### [ASSIGNMENT]
Given the records below, pull every line with the word "Hyndman" into the answer.

### [DATA TO EXAMINE]
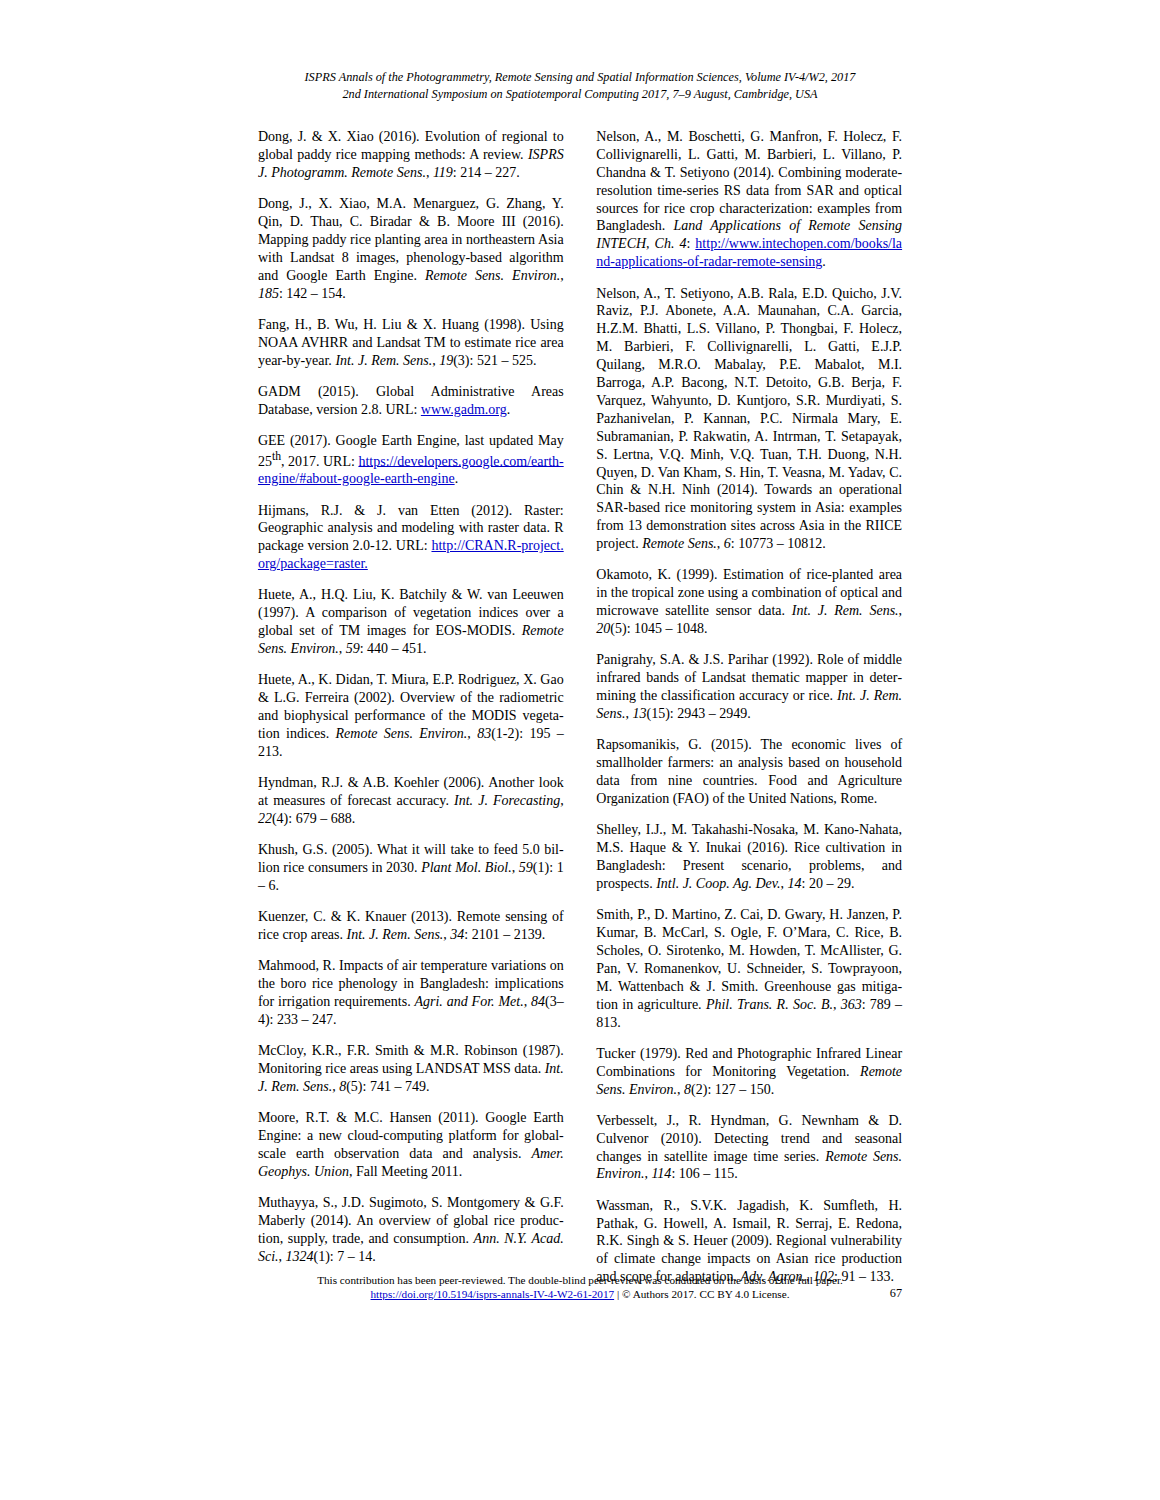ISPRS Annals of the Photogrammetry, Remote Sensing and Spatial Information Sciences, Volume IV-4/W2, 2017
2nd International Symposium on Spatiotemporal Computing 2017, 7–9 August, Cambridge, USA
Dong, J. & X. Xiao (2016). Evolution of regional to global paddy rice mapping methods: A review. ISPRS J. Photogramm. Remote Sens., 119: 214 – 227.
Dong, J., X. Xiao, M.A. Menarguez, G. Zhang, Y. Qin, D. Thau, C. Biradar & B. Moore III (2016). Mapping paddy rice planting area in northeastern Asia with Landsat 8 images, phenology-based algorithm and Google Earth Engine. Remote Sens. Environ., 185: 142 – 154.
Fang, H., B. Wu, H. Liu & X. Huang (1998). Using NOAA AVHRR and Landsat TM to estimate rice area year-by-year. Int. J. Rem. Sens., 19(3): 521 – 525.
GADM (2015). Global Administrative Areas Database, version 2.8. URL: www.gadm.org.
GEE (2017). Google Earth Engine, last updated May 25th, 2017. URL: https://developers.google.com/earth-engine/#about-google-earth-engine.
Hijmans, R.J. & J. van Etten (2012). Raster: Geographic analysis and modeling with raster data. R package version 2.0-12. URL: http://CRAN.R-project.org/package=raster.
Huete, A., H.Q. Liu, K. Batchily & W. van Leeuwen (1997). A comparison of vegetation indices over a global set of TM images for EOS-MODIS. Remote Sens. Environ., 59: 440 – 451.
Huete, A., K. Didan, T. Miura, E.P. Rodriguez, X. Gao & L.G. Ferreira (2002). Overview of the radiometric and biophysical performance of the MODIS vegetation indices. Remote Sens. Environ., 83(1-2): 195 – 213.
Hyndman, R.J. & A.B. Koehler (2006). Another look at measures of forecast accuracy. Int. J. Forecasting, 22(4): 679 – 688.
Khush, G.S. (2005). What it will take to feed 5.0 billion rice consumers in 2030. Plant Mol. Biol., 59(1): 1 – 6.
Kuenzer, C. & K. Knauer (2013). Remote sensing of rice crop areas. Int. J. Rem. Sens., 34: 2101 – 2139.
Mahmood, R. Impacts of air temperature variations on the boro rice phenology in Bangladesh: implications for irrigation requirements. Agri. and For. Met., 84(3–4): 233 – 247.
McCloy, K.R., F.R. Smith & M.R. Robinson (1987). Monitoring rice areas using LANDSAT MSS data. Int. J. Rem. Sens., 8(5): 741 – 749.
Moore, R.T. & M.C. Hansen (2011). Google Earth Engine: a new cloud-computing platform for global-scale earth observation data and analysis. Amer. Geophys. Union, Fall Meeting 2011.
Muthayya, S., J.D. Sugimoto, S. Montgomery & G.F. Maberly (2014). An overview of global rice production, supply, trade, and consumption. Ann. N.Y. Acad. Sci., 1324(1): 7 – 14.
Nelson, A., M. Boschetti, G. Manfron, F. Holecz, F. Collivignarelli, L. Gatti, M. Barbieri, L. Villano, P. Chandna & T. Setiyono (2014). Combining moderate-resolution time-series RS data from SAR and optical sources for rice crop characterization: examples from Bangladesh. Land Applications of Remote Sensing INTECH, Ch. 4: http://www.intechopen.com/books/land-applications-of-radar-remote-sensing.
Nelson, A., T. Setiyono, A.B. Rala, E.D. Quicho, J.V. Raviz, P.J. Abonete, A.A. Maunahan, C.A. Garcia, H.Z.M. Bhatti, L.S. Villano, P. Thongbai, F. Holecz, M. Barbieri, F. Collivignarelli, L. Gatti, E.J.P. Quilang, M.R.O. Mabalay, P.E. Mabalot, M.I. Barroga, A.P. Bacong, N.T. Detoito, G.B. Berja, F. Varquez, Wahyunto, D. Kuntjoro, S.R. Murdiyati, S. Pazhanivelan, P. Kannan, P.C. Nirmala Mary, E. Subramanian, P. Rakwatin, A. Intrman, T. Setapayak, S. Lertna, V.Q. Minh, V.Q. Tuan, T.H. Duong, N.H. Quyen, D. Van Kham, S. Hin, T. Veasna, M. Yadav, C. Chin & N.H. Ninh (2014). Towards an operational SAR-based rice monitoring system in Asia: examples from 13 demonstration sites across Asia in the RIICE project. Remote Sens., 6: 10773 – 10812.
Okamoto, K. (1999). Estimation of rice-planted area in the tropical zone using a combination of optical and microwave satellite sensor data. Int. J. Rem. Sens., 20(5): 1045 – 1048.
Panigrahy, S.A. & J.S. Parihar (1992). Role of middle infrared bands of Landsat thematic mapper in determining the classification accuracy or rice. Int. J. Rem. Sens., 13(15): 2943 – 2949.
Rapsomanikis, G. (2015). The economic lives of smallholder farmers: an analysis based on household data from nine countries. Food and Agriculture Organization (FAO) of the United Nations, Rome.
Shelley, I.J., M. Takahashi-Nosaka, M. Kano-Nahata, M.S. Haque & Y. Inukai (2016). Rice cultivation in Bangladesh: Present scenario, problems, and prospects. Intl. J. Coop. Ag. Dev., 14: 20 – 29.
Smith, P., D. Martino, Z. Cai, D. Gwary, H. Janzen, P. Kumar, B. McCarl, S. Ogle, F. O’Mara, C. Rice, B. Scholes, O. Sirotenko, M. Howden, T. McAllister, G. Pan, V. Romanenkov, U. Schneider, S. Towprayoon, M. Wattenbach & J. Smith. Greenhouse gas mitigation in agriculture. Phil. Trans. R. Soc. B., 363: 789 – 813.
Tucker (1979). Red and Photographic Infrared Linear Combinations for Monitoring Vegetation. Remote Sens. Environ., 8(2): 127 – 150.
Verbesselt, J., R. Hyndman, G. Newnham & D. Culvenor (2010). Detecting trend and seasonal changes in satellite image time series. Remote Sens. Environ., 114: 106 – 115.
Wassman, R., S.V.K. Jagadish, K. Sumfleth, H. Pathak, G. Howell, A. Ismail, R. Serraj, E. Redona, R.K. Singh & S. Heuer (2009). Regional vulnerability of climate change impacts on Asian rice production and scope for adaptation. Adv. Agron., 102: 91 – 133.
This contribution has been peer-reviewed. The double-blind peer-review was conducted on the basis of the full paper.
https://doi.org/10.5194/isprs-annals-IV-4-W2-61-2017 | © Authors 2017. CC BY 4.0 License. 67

### [SOLVED EXERCISE]
Hyndman, R.J. & A.B. Koehler (2006). Another look at measures of forecast accuracy. Int. J. Forecasting, 22(4): 679 – 688.
Verbesselt, J., R. Hyndman, G. Newnham & D. Culvenor (2010). Detecting trend and seasonal changes in satellite image time series. Remote Sens. Environ., 114: 106 – 115.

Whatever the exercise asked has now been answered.